Exercise objective:
Without including any picture, copy the entries that follow word for word.

_ _ _

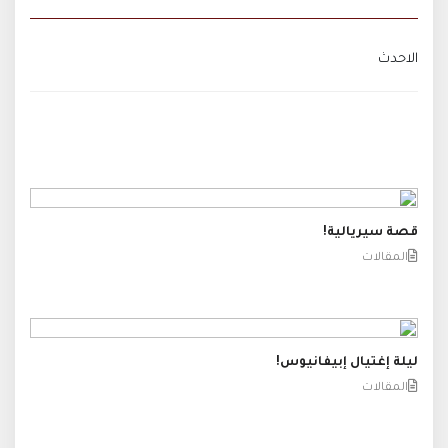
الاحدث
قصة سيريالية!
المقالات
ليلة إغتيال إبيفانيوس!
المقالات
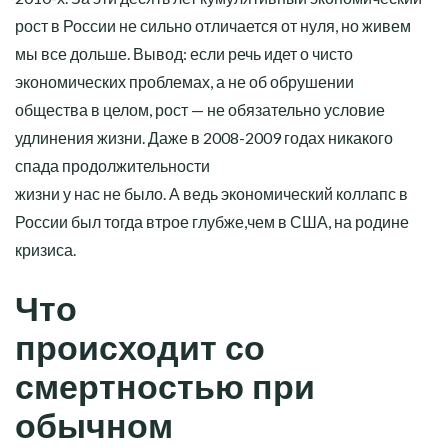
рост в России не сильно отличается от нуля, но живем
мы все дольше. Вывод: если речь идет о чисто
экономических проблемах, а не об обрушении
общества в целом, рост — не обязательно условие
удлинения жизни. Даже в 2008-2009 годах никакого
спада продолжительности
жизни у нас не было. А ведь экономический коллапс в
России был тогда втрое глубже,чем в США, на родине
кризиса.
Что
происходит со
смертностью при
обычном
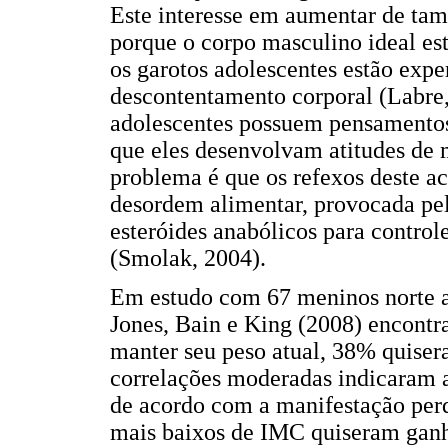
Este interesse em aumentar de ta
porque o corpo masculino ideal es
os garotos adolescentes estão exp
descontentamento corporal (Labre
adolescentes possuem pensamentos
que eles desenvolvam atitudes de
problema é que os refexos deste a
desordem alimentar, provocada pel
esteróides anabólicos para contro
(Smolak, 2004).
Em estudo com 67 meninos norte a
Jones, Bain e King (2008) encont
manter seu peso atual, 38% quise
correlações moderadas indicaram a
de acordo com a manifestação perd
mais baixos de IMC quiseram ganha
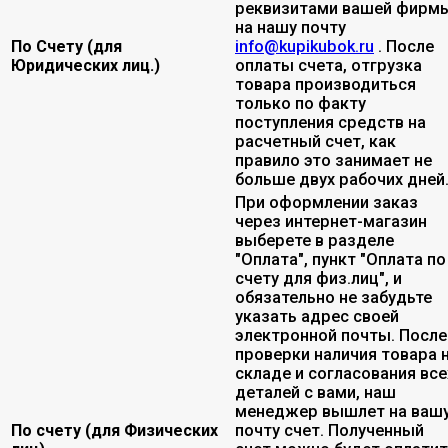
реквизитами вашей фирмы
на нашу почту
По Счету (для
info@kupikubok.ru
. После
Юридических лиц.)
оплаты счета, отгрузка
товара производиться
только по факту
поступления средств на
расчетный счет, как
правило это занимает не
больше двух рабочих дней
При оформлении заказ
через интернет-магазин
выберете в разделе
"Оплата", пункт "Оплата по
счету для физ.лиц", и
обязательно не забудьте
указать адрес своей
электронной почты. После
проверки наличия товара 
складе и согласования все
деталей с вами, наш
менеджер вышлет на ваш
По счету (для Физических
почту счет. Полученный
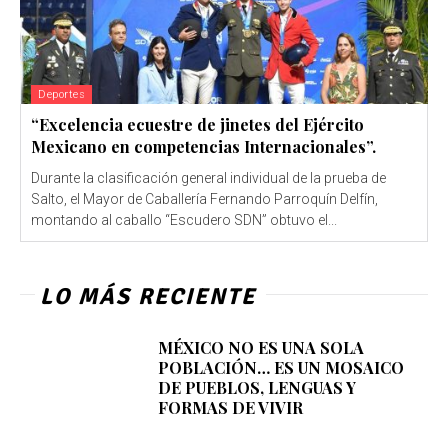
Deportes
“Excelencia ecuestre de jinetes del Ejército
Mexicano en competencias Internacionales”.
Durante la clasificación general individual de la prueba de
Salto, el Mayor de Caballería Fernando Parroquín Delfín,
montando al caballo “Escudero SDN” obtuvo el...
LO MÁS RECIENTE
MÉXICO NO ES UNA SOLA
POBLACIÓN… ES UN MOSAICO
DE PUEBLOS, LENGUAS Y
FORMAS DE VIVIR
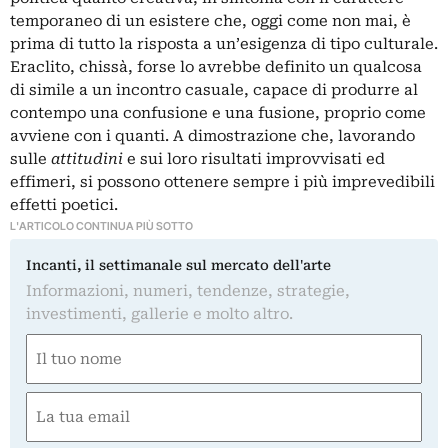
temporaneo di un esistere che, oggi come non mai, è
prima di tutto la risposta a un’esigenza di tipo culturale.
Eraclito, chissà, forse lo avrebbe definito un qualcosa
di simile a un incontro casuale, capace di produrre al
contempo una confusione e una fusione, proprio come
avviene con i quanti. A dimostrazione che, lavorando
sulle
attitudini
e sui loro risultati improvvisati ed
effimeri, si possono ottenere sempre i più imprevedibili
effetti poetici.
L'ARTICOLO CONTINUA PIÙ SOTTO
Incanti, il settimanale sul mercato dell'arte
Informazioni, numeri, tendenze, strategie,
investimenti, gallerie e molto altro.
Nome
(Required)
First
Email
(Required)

_ _ _

Solution for this exercise:
الاحدث
قصة سيريالية!
المقالات
ليلة إغتيال إبيفانيوس!
المقالات
рост в России не сильно отличается от нуля, но живем
мы все дольше. Вывод: если речь идет о чисто
экономических проблемах, а не об обрушении
общества в целом, рост — не обязательно условие
удлинения жизни. Даже в 2008-2009 годах никакого
спада продолжительности
жизни у нас не было. А ведь экономический коллапс в
России был тогда втрое глубже,чем в США, на родине
кризиса.
Что
происходит со
смертностью при
обычном
Este interesse em aumentar de ta
porque o corpo masculino ideal es
os garotos adolescentes estão exp
descontentamento corporal (Labre
adolescentes possuem pensamentos
que eles desenvolvam atitudes de
problema é que os refexos deste a
desordem alimentar, provocada pel
esteróides anabólicos para contro
(Smolak, 2004).
Em estudo com 67 meninos norte a
Jones, Bain e King (2008) encont
manter seu peso atual, 38% quise
correlações moderadas indicaram a
de acordo com a manifestação perd
mais baixos de IMC quiseram ganha
реквизитами вашей фирмы
на нашу почту
По Счету (для
info@kupikubok.ru
. После
Юридических лиц.)
оплаты счета, отгрузка
товара производиться
только по факту
поступления средств на
расчетный счет, как
правило это занимает не
больше двух рабочих дней
При оформлении заказ
через интернет-магазин
выберете в разделе
"Оплата", пункт "Оплата по
счету для физ.лиц", и
обязательно не забудьте
указать адрес своей
электронной почты. После
проверки наличия товара 
складе и согласования все
деталей с вами, наш
менеджер вышлет на ваш
По счету (для Физических
почту счет. Полученный
Deportes
“Excelencia ecuestre de jinetes del Ejército
Mexicano en competencias Internacionales”.
Durante la clasificación general individual de la prueba de
Salto, el Mayor de Caballería Fernando Parroquín Delfín,
montando al caballo “Escudero SDN” obtuvo el...
LO MÁS RECIENTE
MÉXICO NO ES UNA SOLA
POBLACIÓN… ES UN MOSAICO
DE PUEBLOS, LENGUAS Y
FORMAS DE VIVIR
temporaneo di un esistere che, oggi come non mai, è
prima di tutto la risposta a un’esigenza di tipo culturale.
Eraclito, chissà, forse lo avrebbe definito un qualcosa
di simile a un incontro casuale, capace di produrre al
contempo una confusione e una fusione, proprio come
avviene con i quanti. A dimostrazione che, lavorando
sulle
attitudini
e sui loro risultati improvvisati ed
effimeri, si possono ottenere sempre i più imprevedibili
effetti poetici.
L'ARTICOLO CONTINUA PIÙ SOTTO
Incanti, il settimanale sul mercato dell'arte
Informazioni, numeri, tendenze, strategie,
investimenti, gallerie e molto altro.
Nome
(Required)
First
Email
(Required)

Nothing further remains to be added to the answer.